*** Source records ***

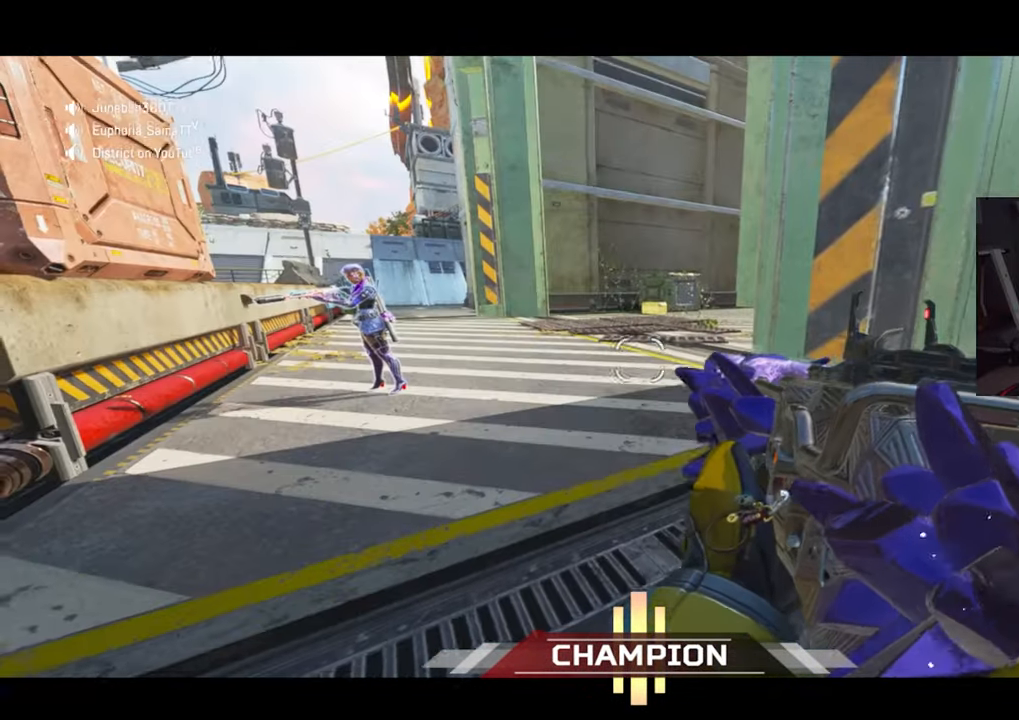
{"buttons": [], "left_stick": "up-left", "right_stick": "center", "events": [[367, "left_stick", "up"], [417, "left_stick", "up-left"]]}
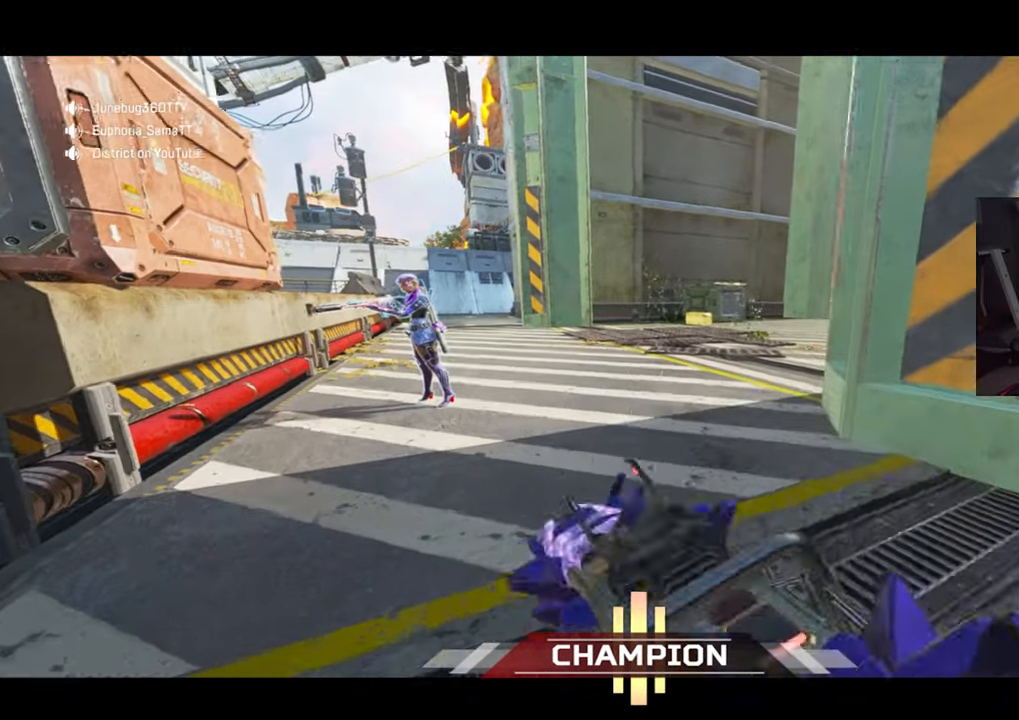
{"buttons": [], "left_stick": "down", "right_stick": "center", "events": [[50, "right_stick", "right"], [133, "left_stick", "up"], [200, "right_stick", "center"], [300, "A", "down"], [350, "left_stick", "down-right"], [417, "A", "up"], [467, "left_stick", "down"]]}
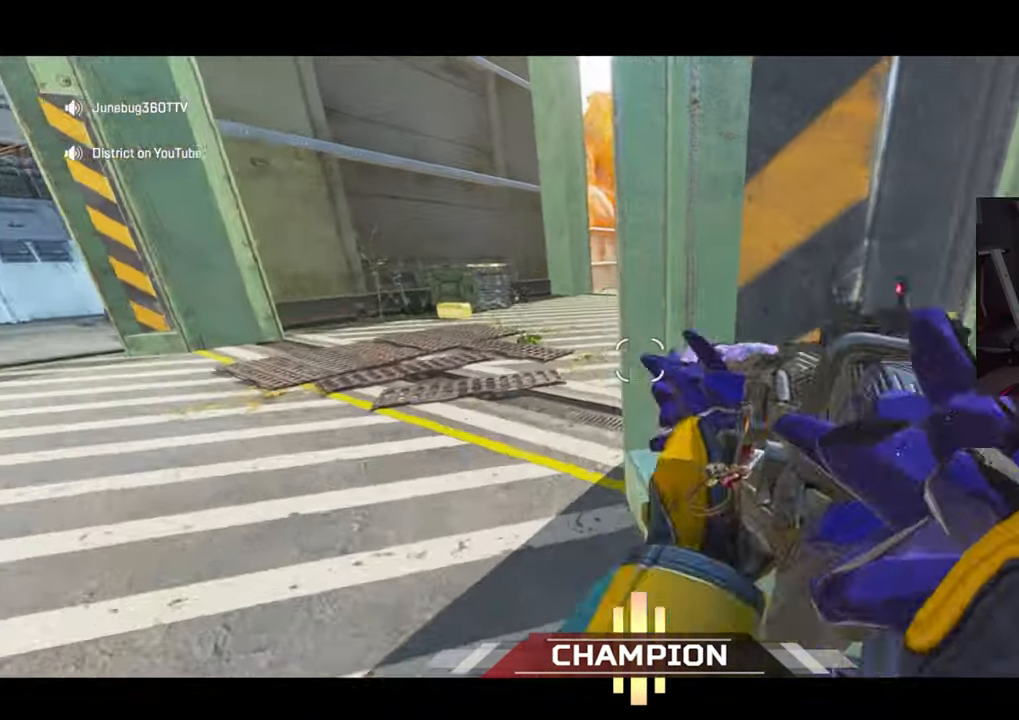
{"buttons": [], "left_stick": "right", "right_stick": "center", "events": [[67, "DPAD_LEFT", "down"], [150, "DPAD_LEFT", "up"], [283, "left_stick", "left"], [400, "left_stick", "right"]]}
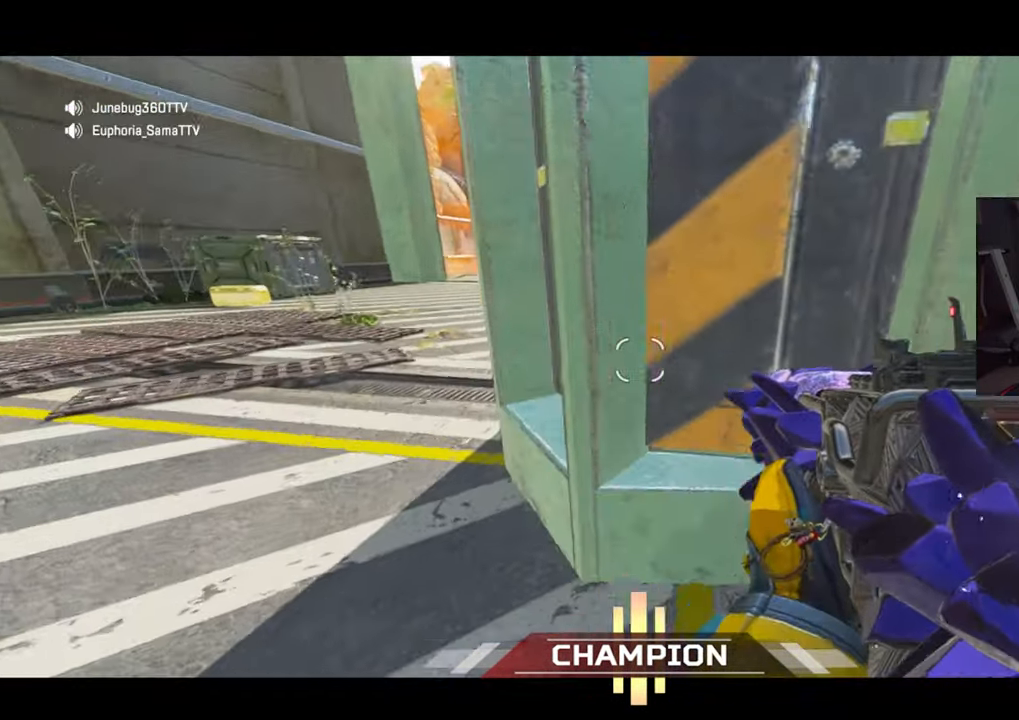
{"buttons": ["A"], "left_stick": "right", "right_stick": "right", "events": [[33, "left_stick", "up"], [67, "right_stick", "right"], [133, "right_stick", "center"], [167, "A", "down"], [250, "left_stick", "right"], [300, "A", "up"], [400, "right_stick", "right"], [450, "A", "down"]]}
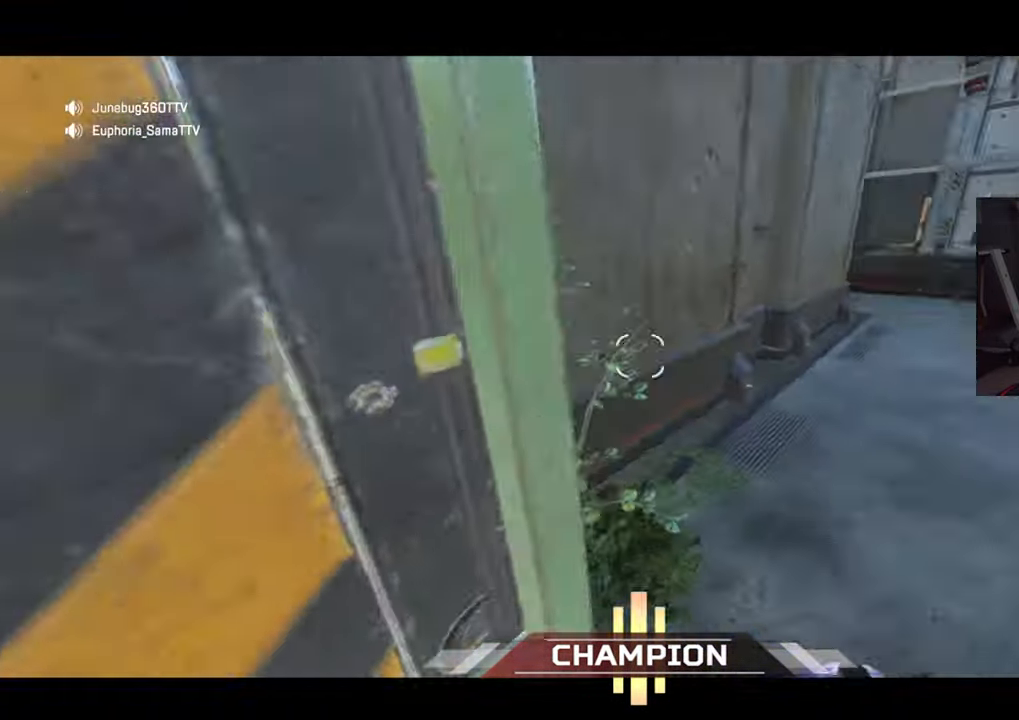
{"buttons": [], "left_stick": "center", "right_stick": "center", "events": [[117, "A", "up"], [117, "Y", "down"], [217, "DPAD_LEFT", "down"], [250, "right_stick", "center"], [317, "DPAD_LEFT", "up"], [500, "Y", "up"], [500, "left_stick", "center"]]}
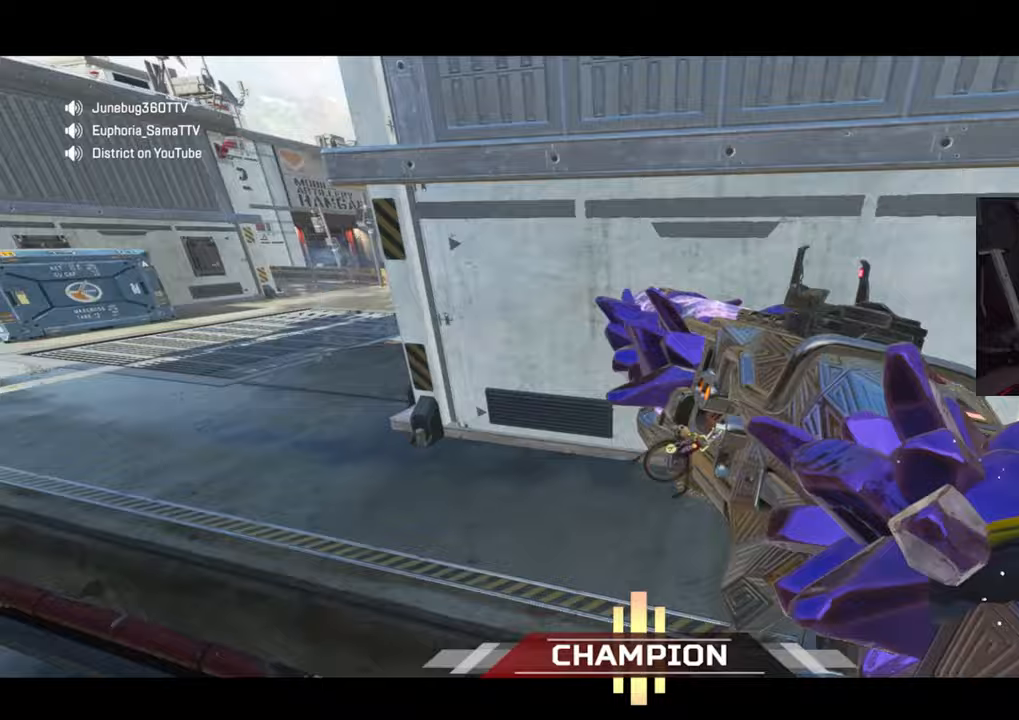
{"buttons": [], "left_stick": "up-left", "right_stick": "center", "events": [[33, "left_stick", "left"], [200, "R3", "down"], [200, "left_stick", "down"], [283, "left_stick", "up-right"], [317, "right_stick", "right"], [350, "R3", "up"], [400, "left_stick", "up-left"], [467, "right_stick", "center"]]}
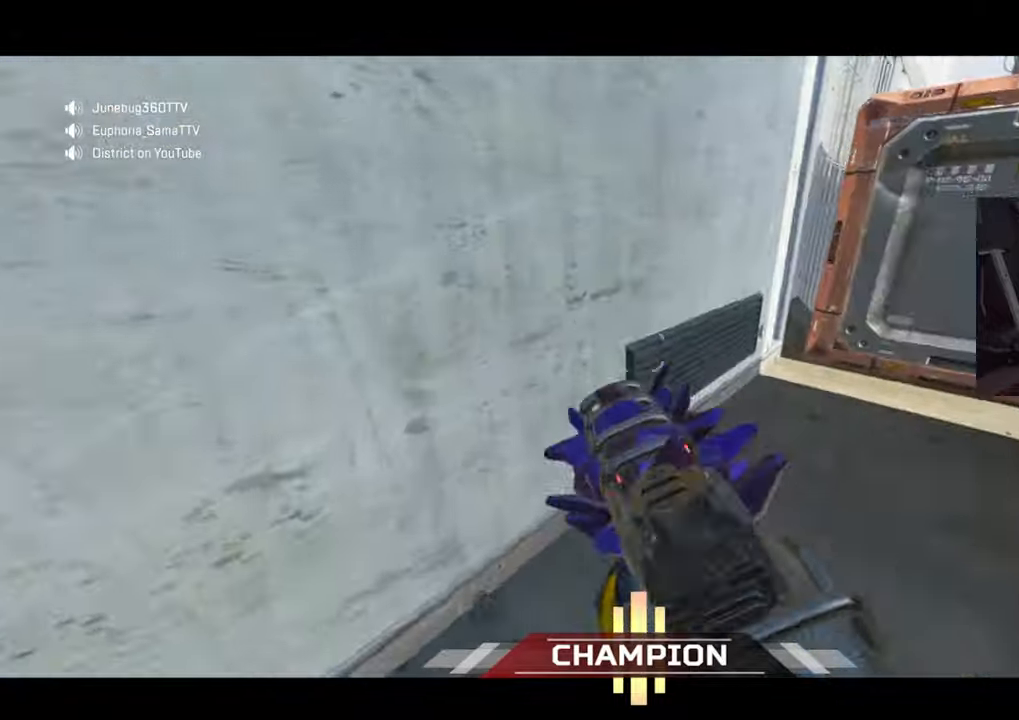
{"buttons": [], "left_stick": "right", "right_stick": "right", "events": [[67, "A", "down"], [67, "right_stick", "left"], [133, "left_stick", "right"], [200, "A", "up"], [300, "right_stick", "right"], [350, "A", "down"], [483, "A", "up"]]}
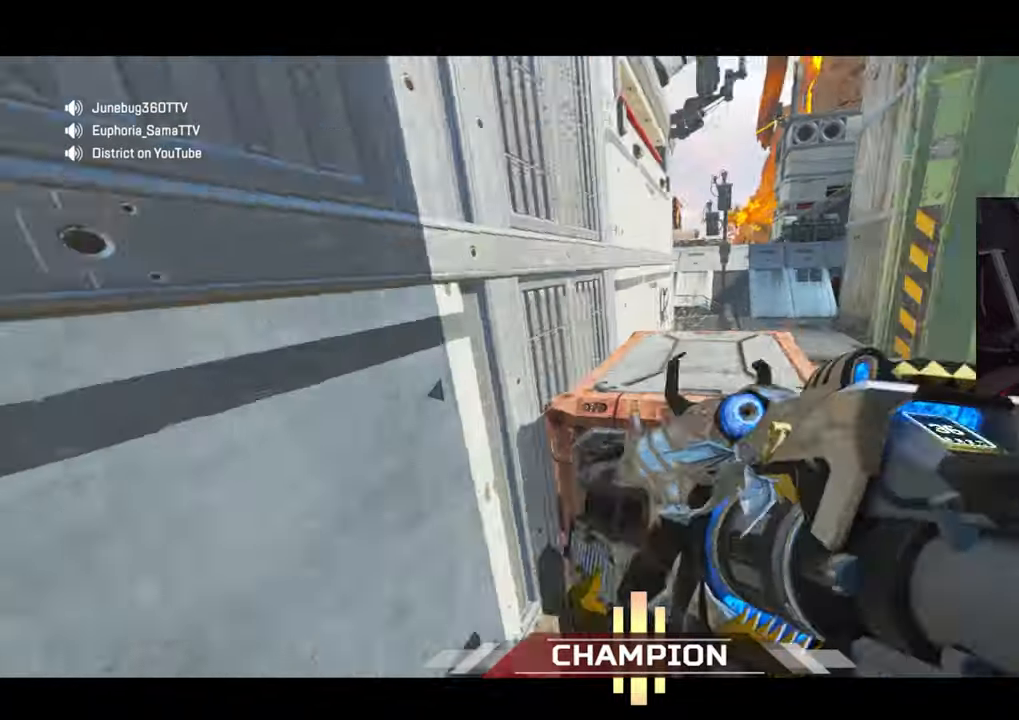
{"buttons": [], "left_stick": "right", "right_stick": "down-right", "events": [[217, "right_stick", "down-right"]]}
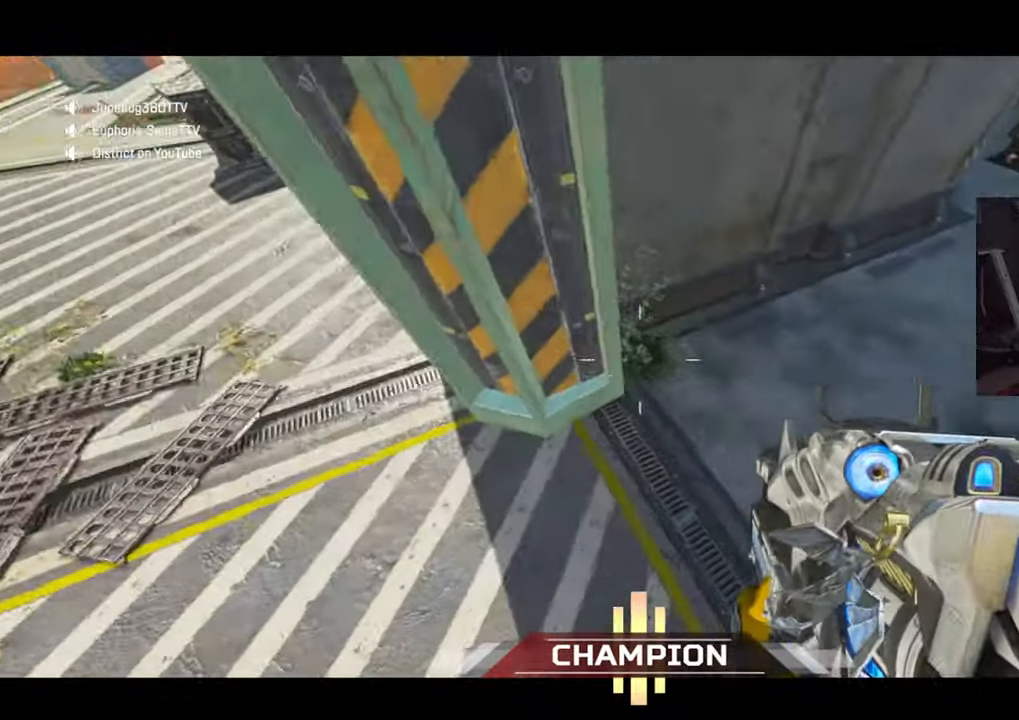
{"buttons": ["R3"], "left_stick": "up-left", "right_stick": "up", "events": [[83, "right_stick", "right"], [283, "left_stick", "center"], [333, "right_stick", "up"], [350, "R3", "down"], [350, "left_stick", "up"], [400, "left_stick", "up-left"]]}
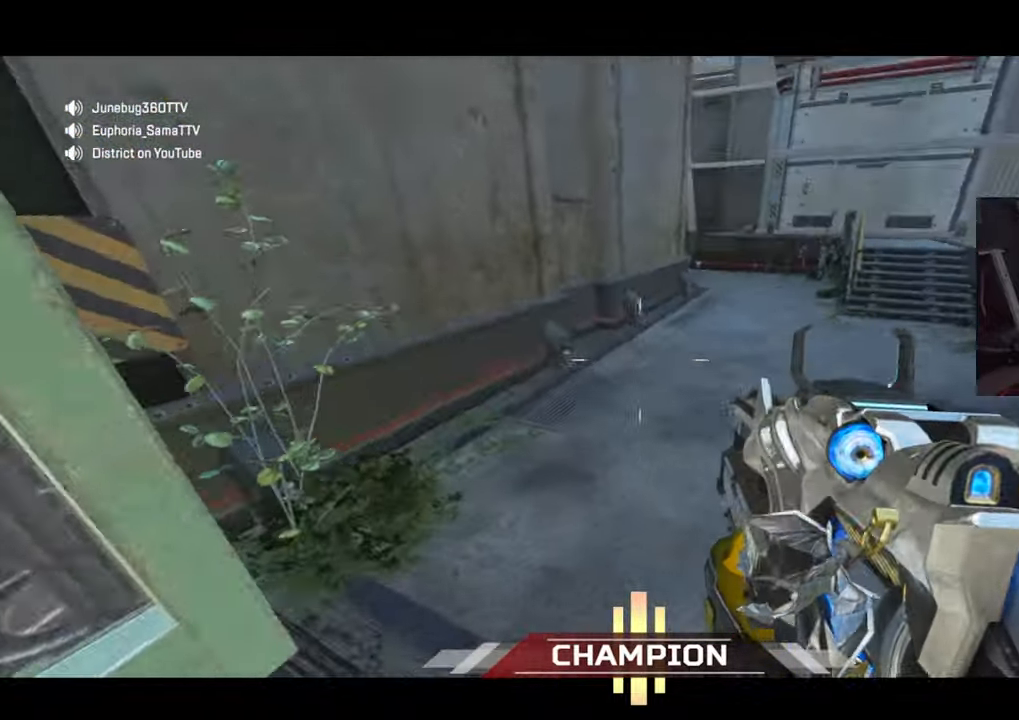
{"buttons": [], "left_stick": "up-left", "right_stick": "center", "events": [[17, "right_stick", "up-left"], [117, "R3", "up"], [167, "right_stick", "center"]]}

*** End of Source records ***

## What the task asks
Send back every line above exactly, skipping all pictures.

## Solution below
{"buttons": [], "left_stick": "up-left", "right_stick": "center", "events": [[367, "left_stick", "up"], [417, "left_stick", "up-left"]]}
{"buttons": [], "left_stick": "down", "right_stick": "center", "events": [[50, "right_stick", "right"], [133, "left_stick", "up"], [200, "right_stick", "center"], [300, "A", "down"], [350, "left_stick", "down-right"], [417, "A", "up"], [467, "left_stick", "down"]]}
{"buttons": [], "left_stick": "right", "right_stick": "center", "events": [[67, "DPAD_LEFT", "down"], [150, "DPAD_LEFT", "up"], [283, "left_stick", "left"], [400, "left_stick", "right"]]}
{"buttons": ["A"], "left_stick": "right", "right_stick": "right", "events": [[33, "left_stick", "up"], [67, "right_stick", "right"], [133, "right_stick", "center"], [167, "A", "down"], [250, "left_stick", "right"], [300, "A", "up"], [400, "right_stick", "right"], [450, "A", "down"]]}
{"buttons": [], "left_stick": "center", "right_stick": "center", "events": [[117, "A", "up"], [117, "Y", "down"], [217, "DPAD_LEFT", "down"], [250, "right_stick", "center"], [317, "DPAD_LEFT", "up"], [500, "Y", "up"], [500, "left_stick", "center"]]}
{"buttons": [], "left_stick": "up-left", "right_stick": "center", "events": [[33, "left_stick", "left"], [200, "R3", "down"], [200, "left_stick", "down"], [283, "left_stick", "up-right"], [317, "right_stick", "right"], [350, "R3", "up"], [400, "left_stick", "up-left"], [467, "right_stick", "center"]]}
{"buttons": [], "left_stick": "right", "right_stick": "right", "events": [[67, "A", "down"], [67, "right_stick", "left"], [133, "left_stick", "right"], [200, "A", "up"], [300, "right_stick", "right"], [350, "A", "down"], [483, "A", "up"]]}
{"buttons": [], "left_stick": "right", "right_stick": "down-right", "events": [[217, "right_stick", "down-right"]]}
{"buttons": ["R3"], "left_stick": "up-left", "right_stick": "up", "events": [[83, "right_stick", "right"], [283, "left_stick", "center"], [333, "right_stick", "up"], [350, "R3", "down"], [350, "left_stick", "up"], [400, "left_stick", "up-left"]]}
{"buttons": [], "left_stick": "up-left", "right_stick": "center", "events": [[17, "right_stick", "up-left"], [117, "R3", "up"], [167, "right_stick", "center"]]}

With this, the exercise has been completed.